Multi-image point correspondence data
####
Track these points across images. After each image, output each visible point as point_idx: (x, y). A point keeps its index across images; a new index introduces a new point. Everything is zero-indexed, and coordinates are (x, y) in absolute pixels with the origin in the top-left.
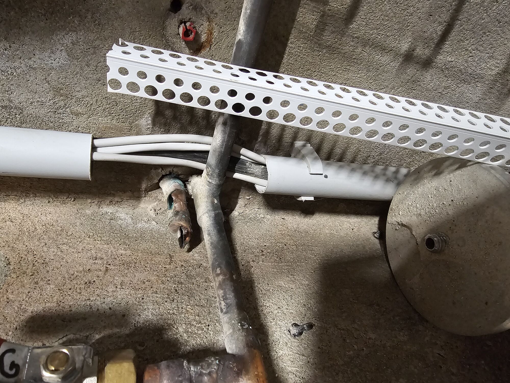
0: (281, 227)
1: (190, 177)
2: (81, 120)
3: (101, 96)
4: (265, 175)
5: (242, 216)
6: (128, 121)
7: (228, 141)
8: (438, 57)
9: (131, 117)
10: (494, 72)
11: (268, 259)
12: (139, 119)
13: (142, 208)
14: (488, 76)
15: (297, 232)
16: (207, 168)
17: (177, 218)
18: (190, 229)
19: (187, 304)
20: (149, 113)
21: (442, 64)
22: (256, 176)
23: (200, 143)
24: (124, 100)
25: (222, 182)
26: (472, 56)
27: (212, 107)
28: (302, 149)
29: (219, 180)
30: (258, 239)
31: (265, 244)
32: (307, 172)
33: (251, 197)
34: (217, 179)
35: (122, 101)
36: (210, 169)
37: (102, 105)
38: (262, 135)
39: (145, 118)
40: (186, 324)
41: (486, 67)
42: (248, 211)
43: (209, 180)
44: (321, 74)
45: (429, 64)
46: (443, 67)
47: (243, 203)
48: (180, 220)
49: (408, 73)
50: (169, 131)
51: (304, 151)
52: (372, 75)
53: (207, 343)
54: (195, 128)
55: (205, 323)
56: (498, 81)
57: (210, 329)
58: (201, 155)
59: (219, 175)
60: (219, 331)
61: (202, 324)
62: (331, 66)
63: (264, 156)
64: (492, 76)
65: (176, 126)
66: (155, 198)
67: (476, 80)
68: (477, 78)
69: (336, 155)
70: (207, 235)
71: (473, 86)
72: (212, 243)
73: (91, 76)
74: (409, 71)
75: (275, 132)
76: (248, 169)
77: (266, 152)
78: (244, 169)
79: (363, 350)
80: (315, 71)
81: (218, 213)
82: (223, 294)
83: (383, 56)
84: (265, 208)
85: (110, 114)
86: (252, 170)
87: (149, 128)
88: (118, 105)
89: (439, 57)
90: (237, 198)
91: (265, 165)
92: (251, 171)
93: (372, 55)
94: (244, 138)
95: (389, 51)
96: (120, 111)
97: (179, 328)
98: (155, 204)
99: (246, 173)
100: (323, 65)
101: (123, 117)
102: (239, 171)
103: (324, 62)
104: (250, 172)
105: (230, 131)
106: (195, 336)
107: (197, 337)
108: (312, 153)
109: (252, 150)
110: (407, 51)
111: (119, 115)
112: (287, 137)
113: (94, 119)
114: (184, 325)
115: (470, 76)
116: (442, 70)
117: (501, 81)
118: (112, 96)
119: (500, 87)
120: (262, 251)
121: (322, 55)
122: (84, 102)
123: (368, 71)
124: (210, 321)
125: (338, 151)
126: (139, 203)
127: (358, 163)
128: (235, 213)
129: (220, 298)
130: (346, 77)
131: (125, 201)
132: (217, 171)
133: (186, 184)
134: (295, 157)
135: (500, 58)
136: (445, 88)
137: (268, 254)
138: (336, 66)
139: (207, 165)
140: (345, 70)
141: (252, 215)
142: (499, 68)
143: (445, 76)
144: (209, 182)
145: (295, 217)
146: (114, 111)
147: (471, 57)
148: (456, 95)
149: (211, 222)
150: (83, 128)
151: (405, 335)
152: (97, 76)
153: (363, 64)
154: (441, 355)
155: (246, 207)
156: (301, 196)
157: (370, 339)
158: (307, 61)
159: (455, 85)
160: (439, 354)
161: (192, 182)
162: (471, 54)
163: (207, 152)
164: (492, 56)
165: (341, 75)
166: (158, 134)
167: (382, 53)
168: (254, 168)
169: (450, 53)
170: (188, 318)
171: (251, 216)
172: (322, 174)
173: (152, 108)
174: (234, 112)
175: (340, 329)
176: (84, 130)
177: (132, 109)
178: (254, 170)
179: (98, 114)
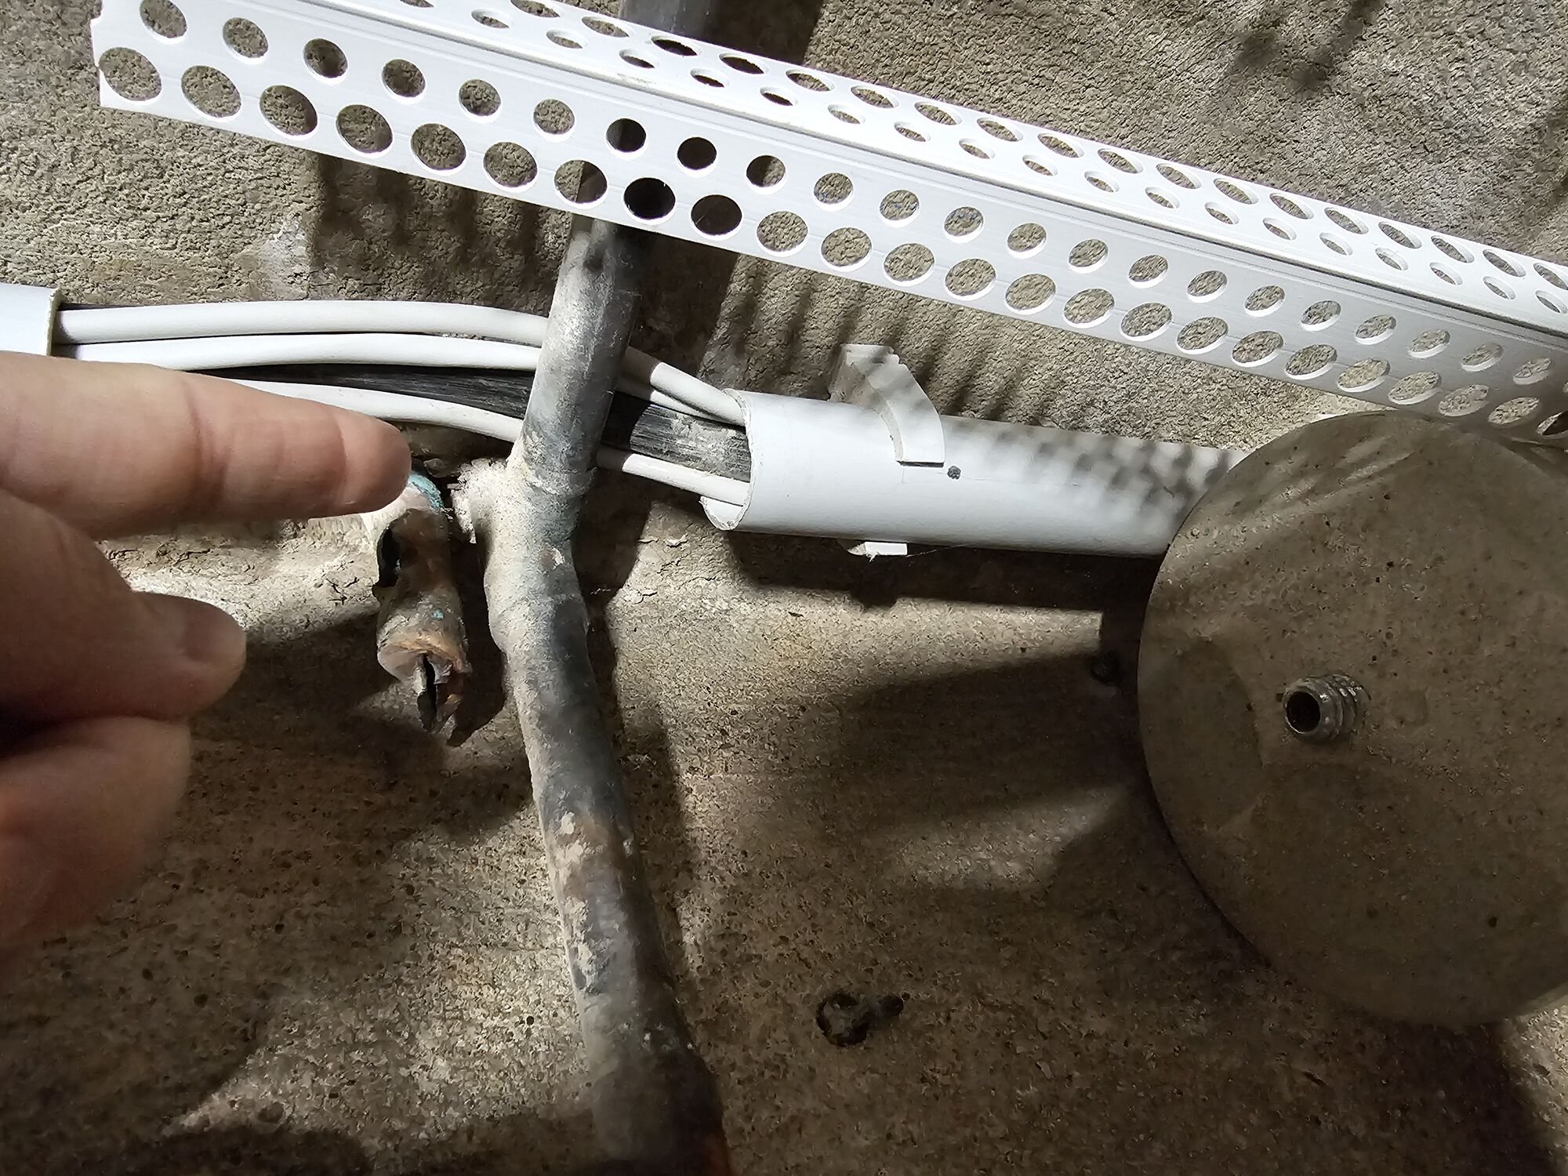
0: (788, 643)
1: (465, 468)
2: (17, 232)
3: (90, 132)
4: (739, 465)
5: (653, 606)
6: (213, 243)
7: (606, 334)
8: (1353, 52)
9: (223, 227)
10: (1522, 123)
11: (744, 760)
12: (256, 237)
13: (287, 578)
14: (1500, 135)
15: (842, 661)
16: (526, 434)
17: (414, 621)
18: (464, 663)
19: (451, 939)
20: (298, 215)
21: (1364, 82)
22: (707, 467)
23: (502, 341)
24: (192, 155)
25: (581, 489)
26: (1463, 59)
27: (541, 192)
28: (870, 372)
29: (572, 482)
30: (708, 688)
31: (734, 707)
32: (890, 455)
33: (683, 539)
34: (564, 477)
35: (183, 160)
36: (537, 439)
37: (97, 171)
38: (731, 318)
39: (281, 233)
40: (444, 1020)
41: (1499, 103)
42: (672, 589)
43: (532, 479)
44: (953, 91)
45: (1323, 77)
46: (1366, 94)
47: (655, 560)
48: (424, 630)
49: (1250, 108)
50: (379, 290)
51: (877, 382)
52: (1129, 107)
53: (523, 1091)
54: (480, 284)
55: (518, 1011)
56: (1528, 154)
57: (535, 1034)
58: (503, 384)
59: (572, 464)
60: (567, 1038)
61: (506, 1015)
62: (988, 64)
63: (738, 393)
64: (1514, 135)
65: (404, 269)
66: (334, 541)
67: (1462, 146)
68: (1467, 141)
69: (982, 398)
70: (524, 687)
71: (1450, 167)
72: (543, 718)
73: (41, 44)
74: (1252, 99)
75: (776, 304)
76: (679, 442)
77: (744, 379)
78: (665, 440)
79: (1070, 1077)
80: (931, 81)
81: (568, 602)
82: (585, 918)
83: (1173, 35)
84: (733, 578)
85: (137, 211)
86: (692, 444)
87: (300, 275)
88: (166, 176)
89: (1358, 55)
90: (636, 542)
91: (741, 429)
92: (691, 448)
93: (1136, 31)
94: (663, 323)
95: (1195, 20)
96: (178, 200)
97: (417, 1035)
98: (336, 562)
99: (671, 455)
100: (962, 57)
101: (189, 225)
102: (647, 448)
103: (966, 48)
104: (685, 451)
105: (614, 295)
106: (477, 1063)
107: (486, 1067)
108: (908, 387)
109: (692, 370)
110: (1256, 24)
111: (172, 218)
112: (820, 329)
113: (69, 230)
114: (439, 1023)
115: (1447, 131)
116: (1362, 105)
117: (1536, 155)
118: (139, 138)
119: (1529, 175)
120: (724, 733)
121: (961, 18)
122: (22, 155)
123: (1118, 91)
124: (538, 1002)
125: (991, 381)
126: (275, 558)
127: (1051, 427)
128: (628, 596)
129: (572, 932)
130: (1037, 109)
131: (216, 550)
132: (564, 446)
133: (450, 490)
134: (844, 399)
135: (1548, 69)
136: (1364, 170)
137: (745, 741)
138: (1006, 64)
139: (526, 424)
140: (1036, 81)
141: (688, 601)
142: (1539, 109)
143: (1367, 126)
144: (532, 486)
145: (833, 609)
146: (151, 198)
147: (1458, 60)
148: (1394, 198)
149: (541, 637)
150: (25, 266)
151: (1202, 1015)
152: (70, 44)
153: (1100, 64)
154: (1318, 1077)
155: (665, 576)
156: (863, 542)
157: (1090, 1035)
158: (903, 40)
159: (1394, 163)
160: (1309, 1076)
161: (470, 486)
162: (1460, 51)
163: (527, 375)
164: (1525, 61)
165: (1021, 100)
166: (336, 297)
167: (1169, 25)
168: (701, 439)
169: (1393, 44)
170: (455, 997)
171: (683, 606)
172: (941, 465)
173: (307, 193)
174: (630, 214)
175: (991, 1006)
176: (32, 272)
177: (226, 196)
178: (699, 446)
179: (86, 210)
####
Return, unchanged, the run of lines above that opens with the line containing "99: (246, 173)" and closes with the line containing "121: (322, 55)". Include both.

Solution for this problem ::
99: (246, 173)
100: (323, 65)
101: (123, 117)
102: (239, 171)
103: (324, 62)
104: (250, 172)
105: (230, 131)
106: (195, 336)
107: (197, 337)
108: (312, 153)
109: (252, 150)
110: (407, 51)
111: (119, 115)
112: (287, 137)
113: (94, 119)
114: (184, 325)
115: (470, 76)
116: (442, 70)
117: (501, 81)
118: (112, 96)
119: (500, 87)
120: (262, 251)
121: (322, 55)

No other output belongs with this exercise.